___ DATA TO PROCESS

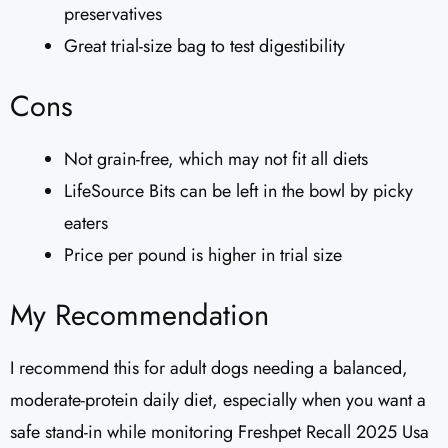
preservatives
Great trial-size bag to test digestibility
Cons
Not grain-free, which may not fit all diets
LifeSource Bits can be left in the bowl by picky
eaters
Price per pound is higher in trial size
My Recommendation
I recommend this for adult dogs needing a balanced,
moderate-protein daily diet, especially when you want a
safe stand-in while monitoring Freshpet Recall 2025 Usa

______

Your job is to transcribe the records exactly and in full. Pictures are not part of the copy.

(REPLY)
preservatives
Great trial-size bag to test digestibility
Cons
Not grain-free, which may not fit all diets
LifeSource Bits can be left in the bowl by picky
eaters
Price per pound is higher in trial size
My Recommendation
I recommend this for adult dogs needing a balanced,
moderate-protein daily diet, especially when you want a
safe stand-in while monitoring Freshpet Recall 2025 Usa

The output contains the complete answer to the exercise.